I don't know where to put this so I put it up top:

I think this talk about implementing caching went a bit overboard myself. Here's a performance ladder for you:

Alternative A) Focus on fast lookup; go from 100 ns function call to 5 ns function call

Alternative B) Focus on caching a 20 ns lookup, go from 100 ns overhead to 2 ns function call (*any* function call through a pointer has a tiny bit of overhead according to my benchmark)

Alternative C) Early binding at compile time ("cdef extern from ..."); essentially no overhead (if from the C standard library, the compiler might even inline it).

Now, is there a need for B)? If you're not happy with a 5 ns function call, won't you always then go to alternative C)? Who's going to say "I can't live with a 5 ns penalty, but 2 ns is OK, thank you so much for implementing function pointer caching"?

To me it seems much simpler to just focus on a fast lookup that will automatically be fast everywhere, than to keep chasing different cases that must be cached because the lookup is slow.

What we're trying to kill is that 100ns-200ns Python call.

I simply don't think caching function pointers will *ever* be needed, if the lookup can be done fast. And that seems like a so much simpler design.

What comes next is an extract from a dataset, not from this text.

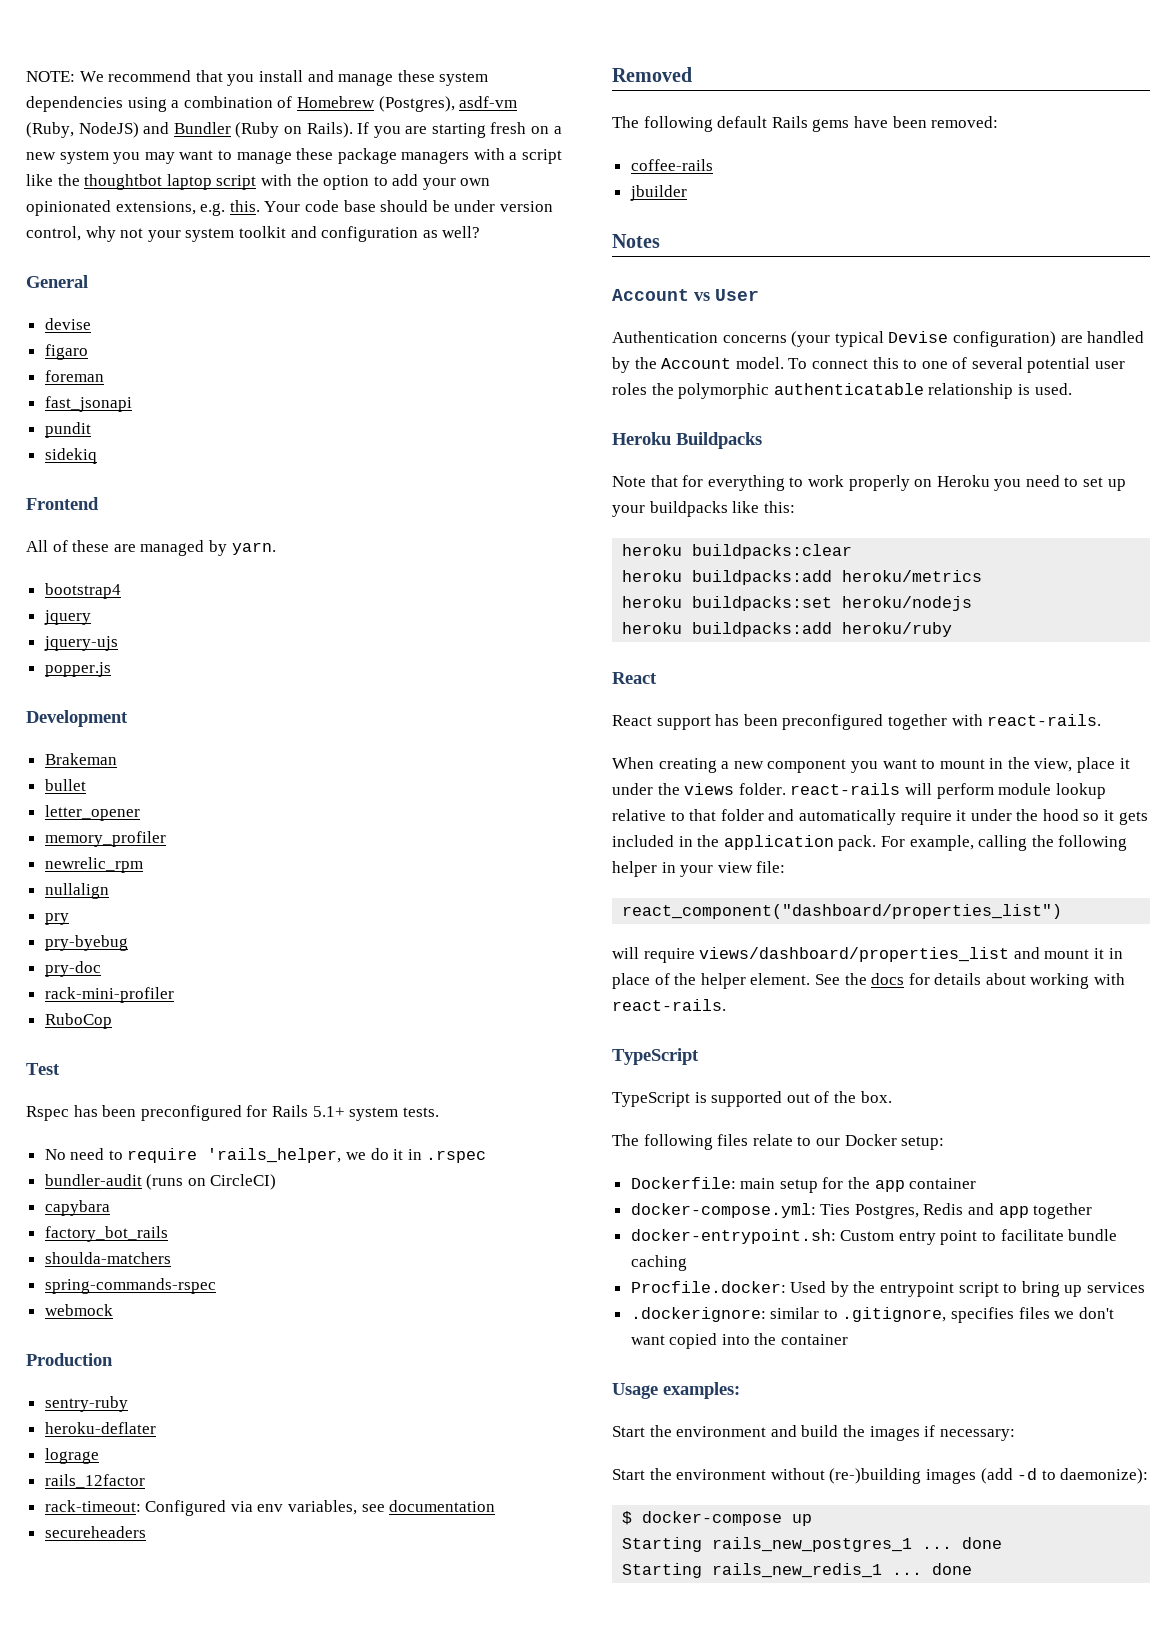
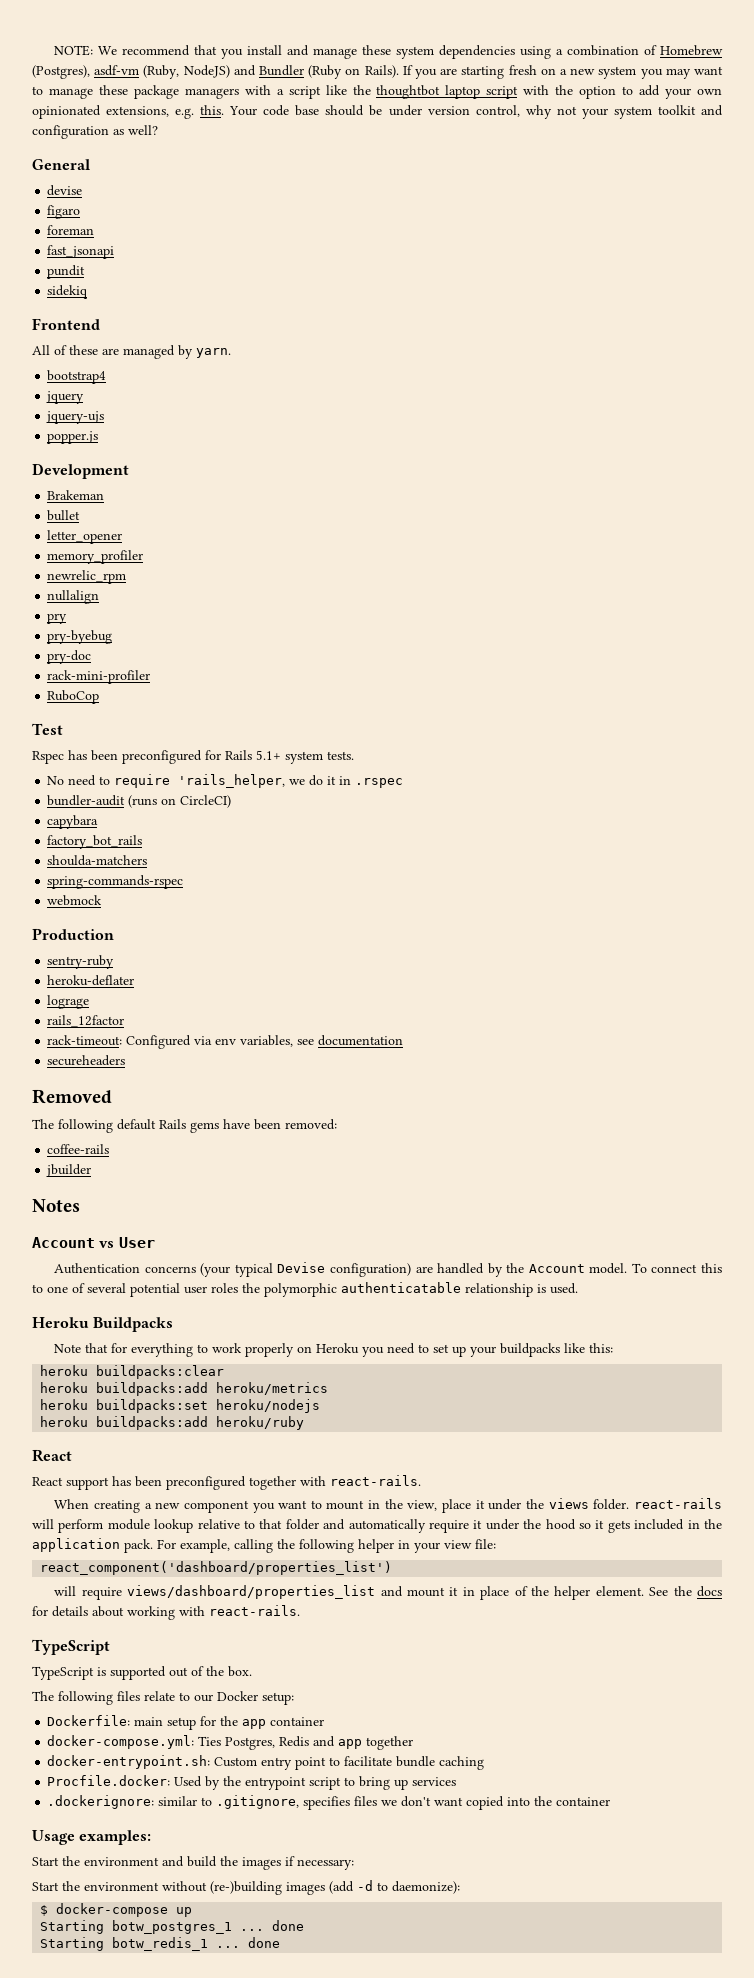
[622,904,1063,919] react_component("dashboard/properties_list") -> [40,1561,393,1575] react_component('dashboard/properties_list')
[712,1537,913,1552] rails_new_postgres_1 -> [112,1920,233,1934] botw_postgres_1
[712,1563,883,1578] rails_new_redis_1 -> [112,1937,209,1951] botw_redis_1

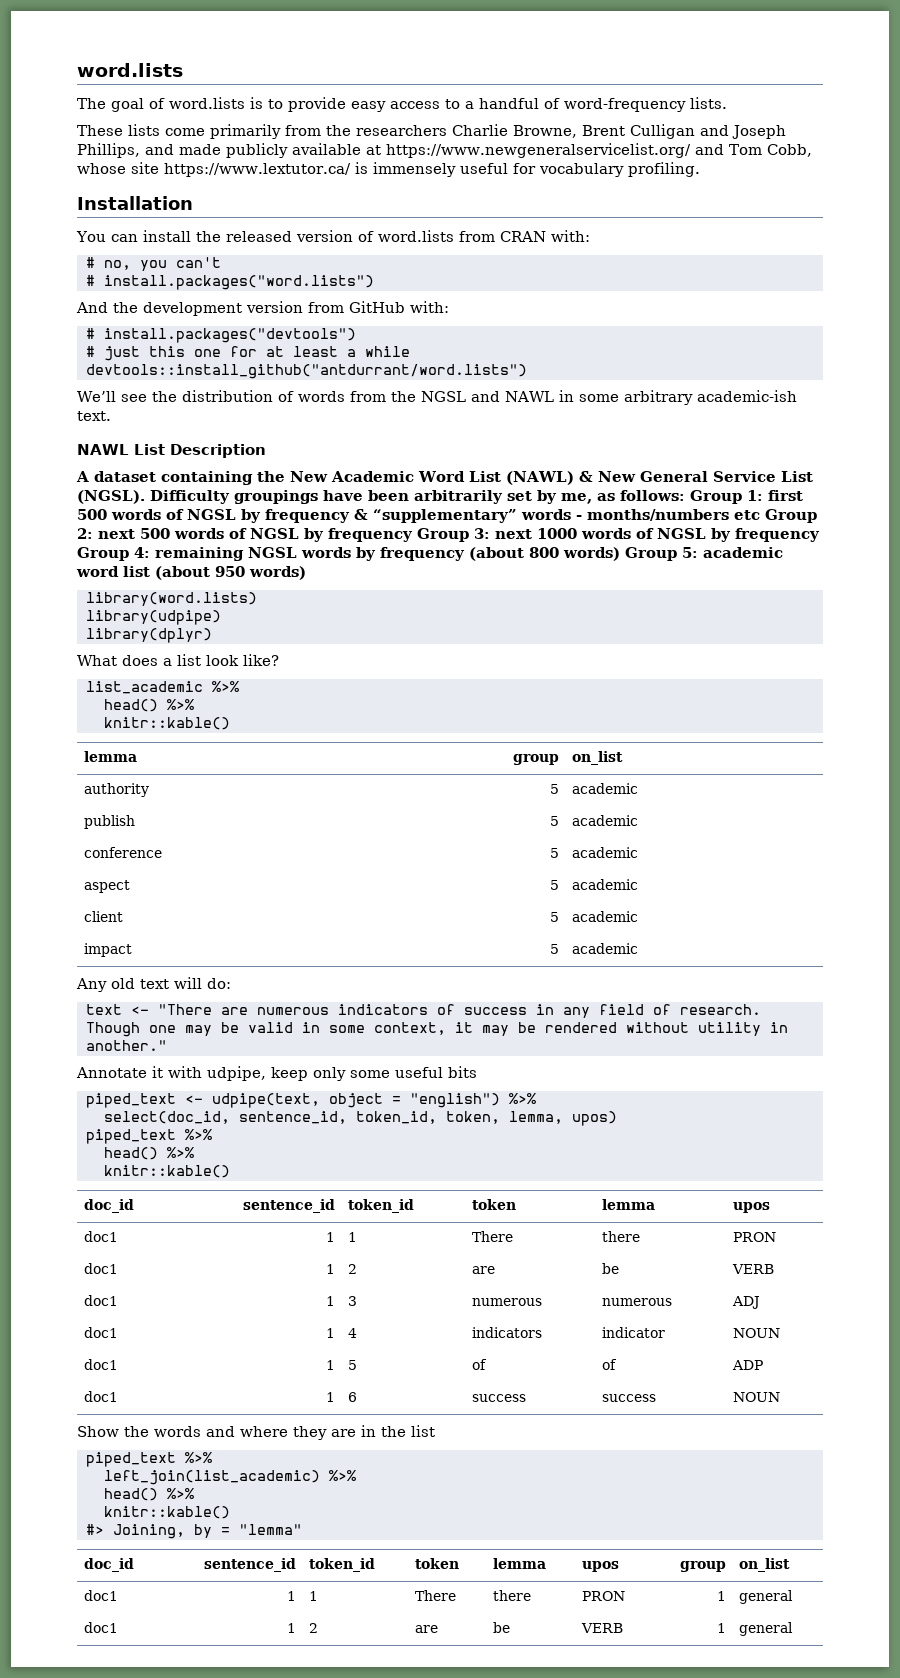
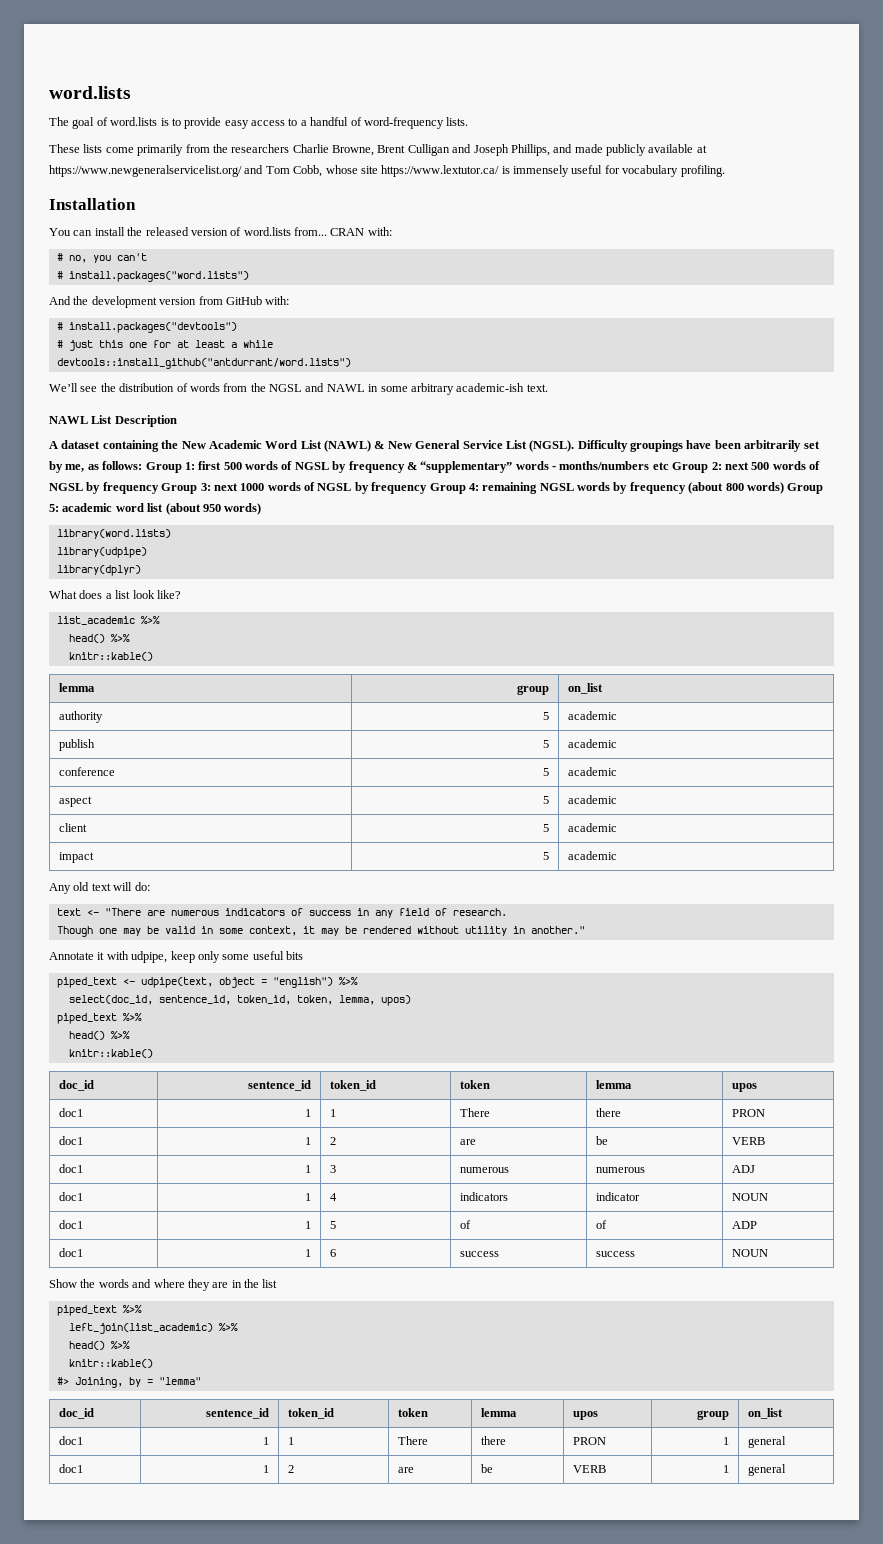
[458,231,495,242] from -> [294,227,327,236] from...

(Or, perhaps if we actually JIT-compile the call site. But that's a bridge we cross when we get there...)

More follows:

On 05/17/2012 02:58 PM, Stefan Behnel wrote:
mark florisson, 17.05.2012 13:34:
I think it's a good idea to start by only supporting CyFunction to get it
working, then add another fallback for a function attribute, then take a
look at other things.


If it works well we can plunge ahead and generalize it for
arbitrary types. (I think in any case we only needed to change things
outside of Cython to standardize stuff across projects, not because we
technically need it).

Absolutely.

The whole reason I brought up this is because Numba and SciPy is going to need this to talk between themselves. And Travis has a hand in both of those. One semi-standard will happen there one way or the other, I just wanted it to be something that was really benefitial to Cython as well, and allows Cython to be a player here.

Obviously, a CyFunction is not what the manually written C code in SciPy is going to play along with.

And if that happens anyway, why care about CyFunction?